Most notable, however, is that the eighth team is listed as "Coming Soon" and that the traditional Japanese powerhouse of Nora-Rengo has been excluded. The move comes after Nora-Rengo's direct invite to Phase 2 of the Japan Championship 2020 was also rescinded following allegations that its players and staff had not been paid.

Now, with four of five Nora-Rengo players having left the organisation, it is unlikely that the organisation gets invited to the First Division tournament. However, the four players may yet stick together and complete their roster to play in the Japan League as a former 2020 APAC North team.

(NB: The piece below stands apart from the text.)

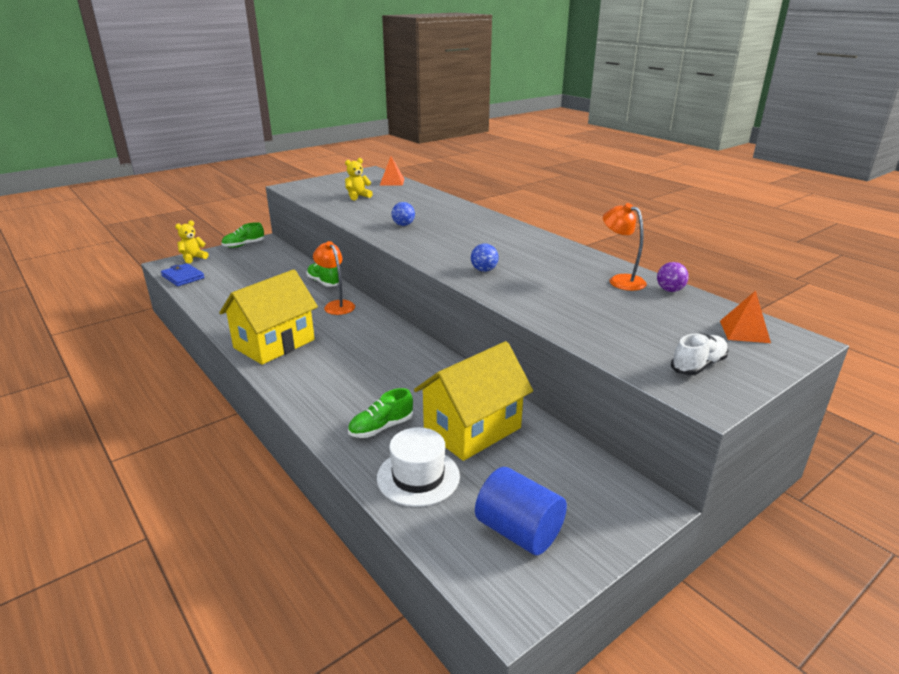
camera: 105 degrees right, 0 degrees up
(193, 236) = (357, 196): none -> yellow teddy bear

Alternatively, the Japan-bound Australian squad of Fnatic may also be a tenative option for the eighth spot. After having its move to Japan to play with normal ping (latency) in the APAC North Division indefinitely put on hold due to the pandemic and Australia closing international borders, Fnatic had played out the 2020 APAC North season online with disadvantageous ping.

Now, however, with vaccines beginning to roll out across the globe, Fnatic may be able to move to Japan prior to the start of the Japan League as well as the APAC North Division. As such, team captain Etienne "Mag" Rousseau's expression of support towards the tournament could be a hint towards possible participation.

However, nothing is confirmed as of yet and will likely be completely contingent on the greatly difficult task of Fnatic moving to Japan.

Catch the start of the new-look Japanese domestic circuit on the 13th of March, with it set to conclude on the 18th of September in this six-month long tournament.